What followed was a Herculean effort by federal, state and nonprofit organizations to breed the wolves at zoos and other facilities across the country, intending to eventually release some of their pups to the wild. The first release took place in 1987 when four captive-born pairs were introduced to the Alligator River refuge. Later releases took place at several other sites across the eastern part of the state.
These reintroductions were something of a gamble. “Nothing like this had ever been done before with a large carnivore species,” says wolf biologist Regina Mossotti, vice coordinator of the Association of Zoos and Aquariums’ Red Wolf Species Survival Plan. Yet the experiment worked—spectacularly. “For decades after the reintroductions, red wolves flourished,” Mossotti says, with the state’s wolf population eventually reaching 150 individuals.
In the late 2000s, the red wolf’s fortunes began to change for the worse. A lapse in reintroductions and death at the hands of humans—via vehicle strikes and, especially, gunshots—drove wolf numbers down to fewer than two dozen animals today.
Many wolves that are shot are mistaken for their much-maligned canid cousin, the coyote. Not native to the East, these smaller, more-adaptable predators have steadily expanded their range beyond the West, thanks to habitat changes and the extermination of wolves, both red and gray, across much of the country. Coyotes also compete with red wolves for prey and dilute the species’ genes when the rare wolves, unable to locate mates of their kind, resort to breeding with their close relatives.

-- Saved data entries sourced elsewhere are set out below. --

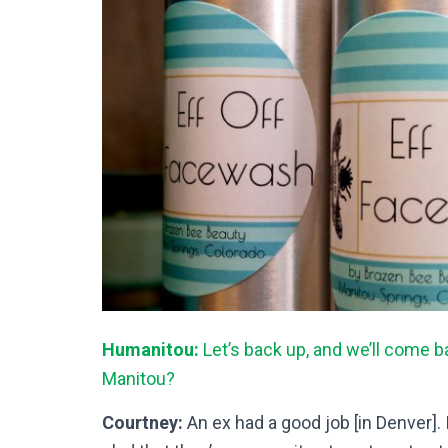
Humanitou:
Let’s back up, and we’ll come 
Manitou?
Courtney:
An ex had a good job [in Denver]. I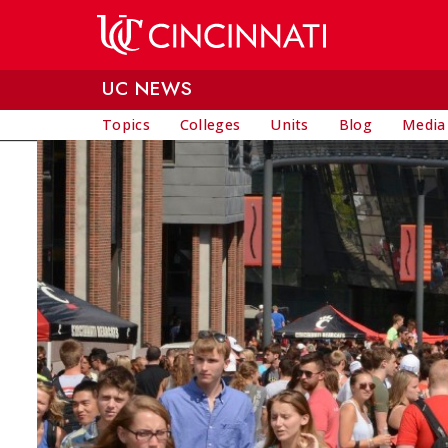
Skip to main content
UC NEWS
Topics
Colleges
Units
Blog
Media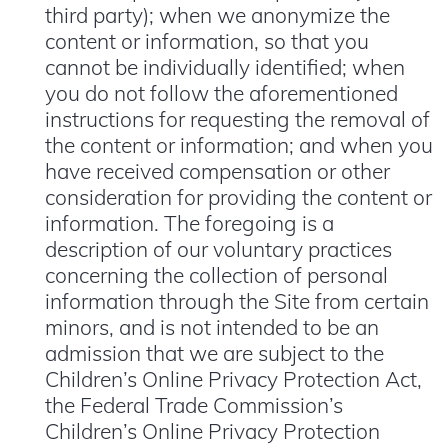
third party); when we anonymize the
content or information, so that you
cannot be individually identified; when
you do not follow the aforementioned
instructions for requesting the removal of
the content or information; and when you
have received compensation or other
consideration for providing the content or
information. The foregoing is a
description of our voluntary practices
concerning the collection of personal
information through the Site from certain
minors, and is not intended to be an
admission that we are subject to the
Children’s Online Privacy Protection Act,
the Federal Trade Commission’s
Children’s Online Privacy Protection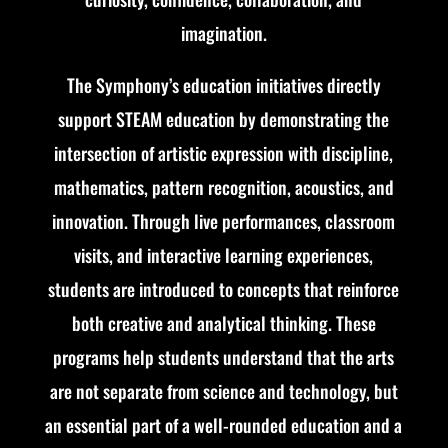
imagination.
The Symphony’s education initiatives directly
support STEAM education by demonstrating the
intersection of artistic expression with discipline,
mathematics, pattern recognition, acoustics, and
innovation. Through live performances, classroom
visits, and interactive learning experiences,
students are introduced to concepts that reinforce
both creative and analytical thinking. These
programs help students understand that the arts
are not separate from science and technology, but
an essential part of a well-rounded education and a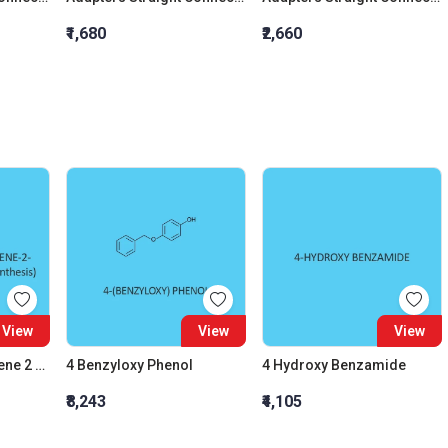
₹1,680
₹2,660
View
View
View
1 Hydroxy Naphthalene 2 Carboxylic Acid (For Synthesis)
4 Benzyloxy Phenol
4 Hydroxy Benzamide
₹8,243
₹4,105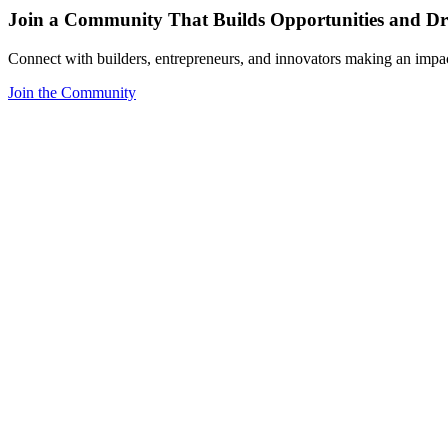
Join a Community That Builds Opportunities and Dri
Connect with builders, entrepreneurs, and innovators making an impa
Join the Community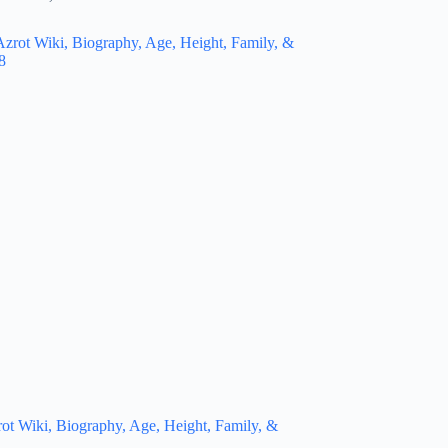
t Wiki, Biography, Age, Height, Family, &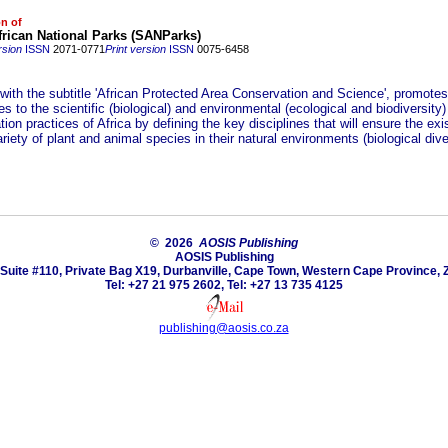
on of
rican National Parks (SANParks)
rsion
ISSN
2071-0771
Print version
ISSN
0075-6458
 with the subtitle 'African Protected Area Conservation and Science', promote
es to the scientific (biological) and environmental (ecological and biodiversity)
ion practices of Africa by defining the key disciplines that will ensure the exi
riety of plant and animal species in their natural environments (biological diver
© 2026
AOSIS Publishing
AOSIS Publishing
Suite #110, Private Bag X19, Durbanville, Cape Town, Western Cape Province, 
Tel: +27 21 975 2602, Tel: +27 13 735 4125
publishing@aosis.co.za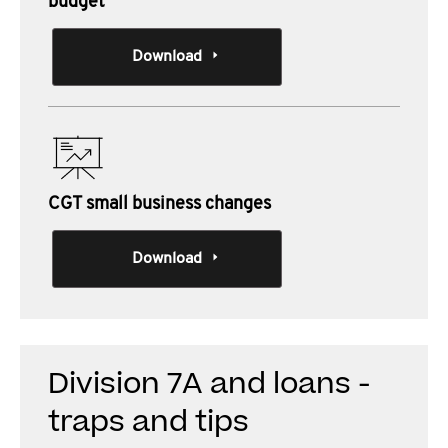
budget
Download
CGT small business changes
Download
Division 7A and loans -
traps and tips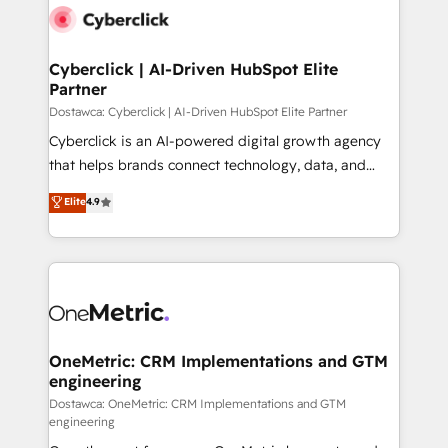
Cyberclick | AI-Driven HubSpot Elite
Partner
Dostawca: Cyberclick | AI-Driven HubSpot Elite Partner
Cyberclick is an AI-powered digital growth agency
that helps brands connect technology, data, and
creativity to achieve measurable results. Founded in
Elite
4.9
Barcelona and operating across Spain, LATAM, and
the UK, we support global companies in building
smarter marketing, sales, and customer success
strategies. As the only HubSpot Elite Partner in
Iberia (Spain & Portugal), we combine human insight
with intelligent automation to drive sustainable
growth. Our multidisciplinary team designs solutions
OneMetric: CRM Implementations and GTM
engineering
that simplify complexity, boost performance, and
turn innovation into real impact. 🌍 Highlights •
Dostawca: OneMetric: CRM Implementations and GTM
engineering
HubSpot Partner since 2012 • 2022 EMEA Impact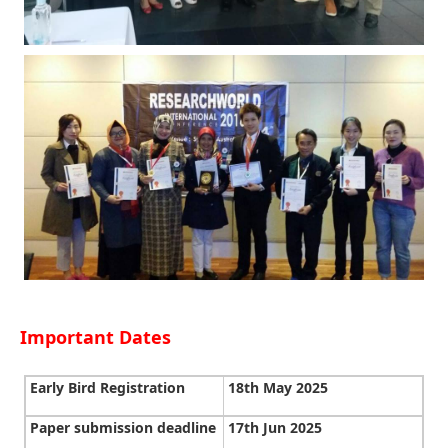
Important Dates
Early Bird Registration
18th May 2025
Paper submission deadline
17th Jun 2025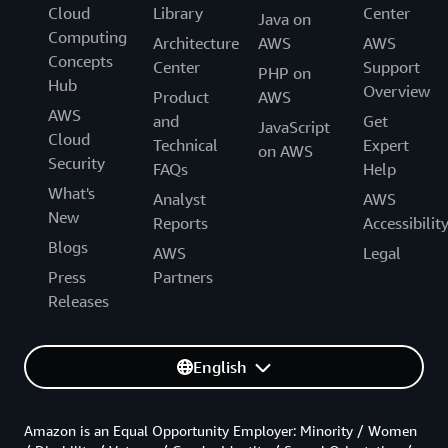
Cloud
Library
Center
Java on
Computing
Architecture
AWS
AWS
Concepts
Center
Support
PHP on
Hub
Overview
Product
AWS
AWS
and
Get
JavaScript
Cloud
Technical
Expert
on AWS
Security
FAQs
Help
What's
Analyst
AWS
New
Reports
Accessibilit
Blogs
AWS
Legal
Press
Partners
Releases
English
Amazon is an Equal Opportunity Employer: Minority / Women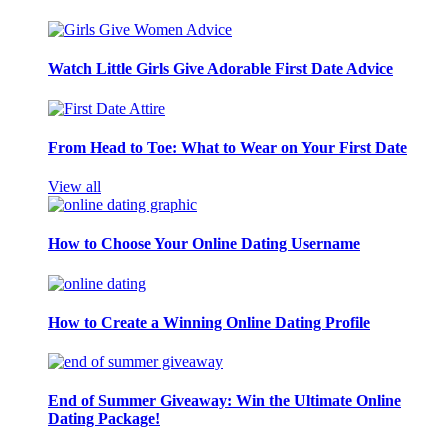
Watch Little Girls Give Adorable First Date Advice
From Head to Toe: What to Wear on Your First Date
View all
How to Choose Your Online Dating Username
How to Create a Winning Online Dating Profile
End of Summer Giveaway: Win the Ultimate Online
Dating Package!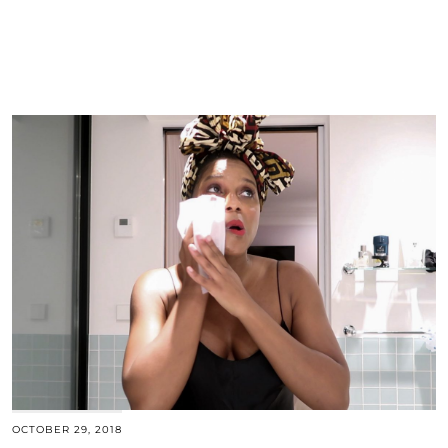
OCTOBER 29, 2018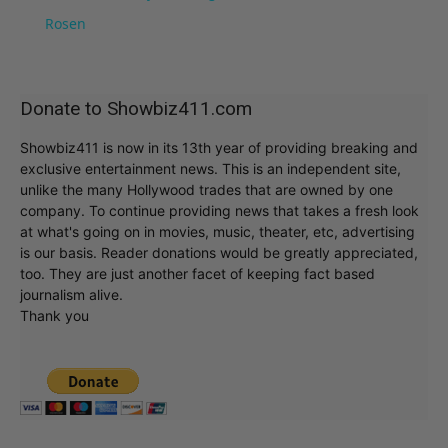
Rosen
Donate to Showbiz411.com
Showbiz411 is now in its 13th year of providing breaking and
exclusive entertainment news. This is an independent site,
unlike the many Hollywood trades that are owned by one
company. To continue providing news that takes a fresh look
at what's going on in movies, music, theater, etc, advertising
is our basis. Reader donations would be greatly appreciated,
too. They are just another facet of keeping fact based
journalism alive.
Thank you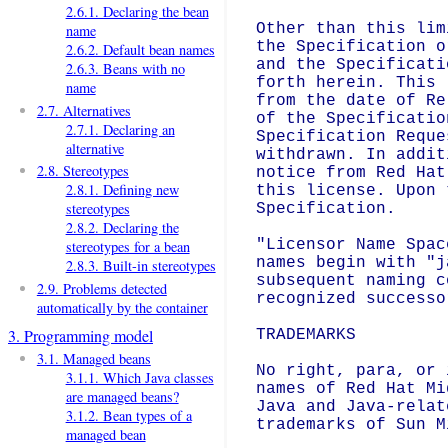
2.6.1. Declaring the bean
Other than this lim
name
the Specification o
2.6.2. Default bean names
and the Specificati
2.6.3. Beans with no
forth herein. This 
name
from the date of Re
2.7. Alternatives
of the Specificatio
2.7.1. Declaring an
Specification Reque
alternative
withdrawn. In addit
2.8. Stereotypes
notice from Red Hat
2.8.1. Defining new
this license. Upon 
stereotypes
Specification.

2.8.2. Declaring the
"Licensor Name Spac
stereotypes for a bean
names begin with "j
2.8.3. Built-in stereotypes
subsequent naming c
2.9. Problems detected
recognized successo
automatically by the container
3. Programming model
TRADEMARKS

3.1. Managed beans
No right, para, or 
3.1.1. Which Java classes
names of Red Hat Mi
are managed beans?
Java and Java-relat
3.1.2. Bean types of a
trademarks of Sun M
managed bean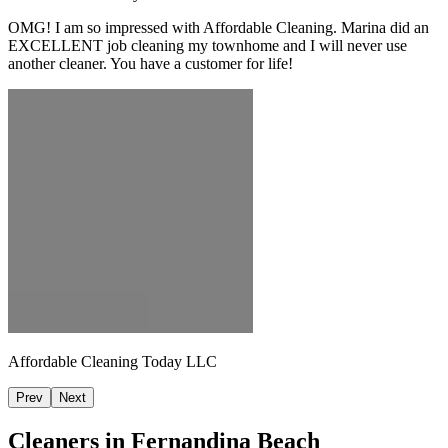
OMG! I am so impressed with Affordable Cleaning. Marina did an
EXCELLENT job cleaning my townhome and I will never use
another cleaner. You have a customer for life!
Affordable Cleaning Today LLC
Prev
Next
Cleaners in
Fernandina Beach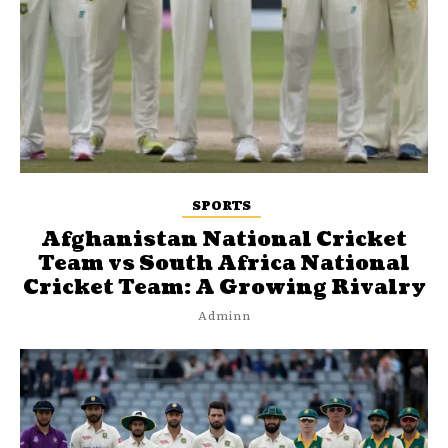
SPORTS
Afghanistan National Cricket
Team vs South Africa National
Cricket Team: A Growing Rivalry
Adminn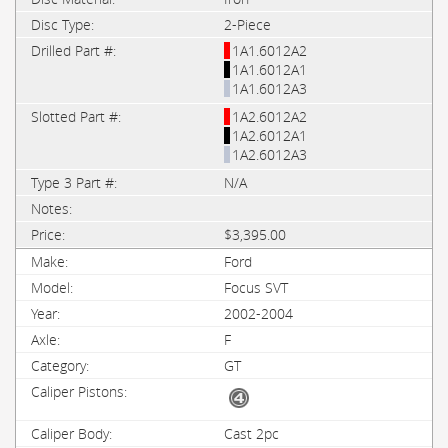
2-Piece
1A1.6012A2
1A1.6012A1
1A1.6012A3
1A2.6012A2
1A2.6012A1
1A2.6012A3
N/A
$3,395.00
Ford
Focus SVT
2002-2004
F
GT
Cast 2pc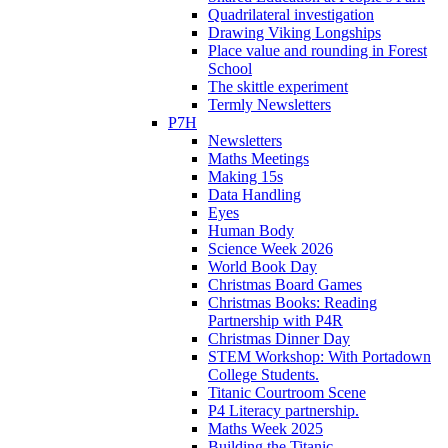
Quadrilateral investigation
Drawing Viking Longships
Place value and rounding in Forest
School
The skittle experiment
Termly Newsletters
P7H
Newsletters
Maths Meetings
Making 15s
Data Handling
Eyes
Human Body
Science Week 2026
World Book Day
Christmas Board Games
Christmas Books: Reading
Partnership with P4R
Christmas Dinner Day
STEM Workshop: With Portadown
College Students.
Titanic Courtroom Scene
P4 Literacy partnership.
Maths Week 2025
Building the Titanic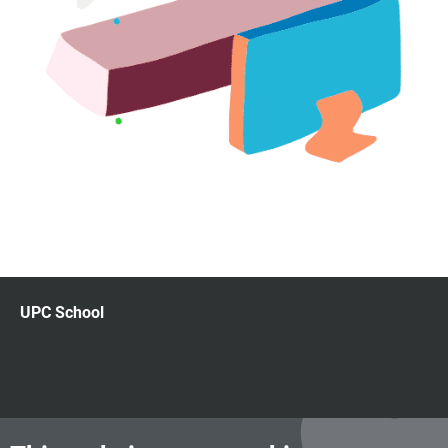
UPC School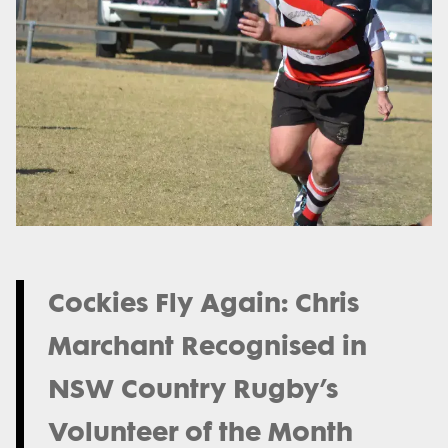
Cockies Fly Again: Chris
Marchant Recognised in
NSW Country Rugby’s
Volunteer of the Month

Still, some wolves—wrongly perceived as dangerous to humans—are likely shot deliberately. Indeed, “fear and misperceptions about wolves have further hindered recovery efforts,” says Jen Mihills, executive director of the National Wildlife Federation’s Mid-Atlantic Regional Center. To combat misunderstandings about the species, NWF and its state affiliate North Carolina Wildlife Federation are working with FWS biologists and conservation partners to increase landowner cooperation and social acceptance of the wolf.
In tandem with the species’ declining population, the number of red wolf pups born in the wild fell until, in 2019—for the first time in more than three decades—no wild pups at all were born. That’s one reason the fate of 2282 is critical, says Madison, a U.S. Fish and Wildlife Service (FWS) wildlife biologist. When this issue went to press, six months after the wolves’ release, he reports that all three animals “remain alive and well on the landscape.”
“This is our best chance at having red wolf pups in the wild,” Madison adds—and the biologists’ best chance of preventing a second extinction of the wild Canis rufus.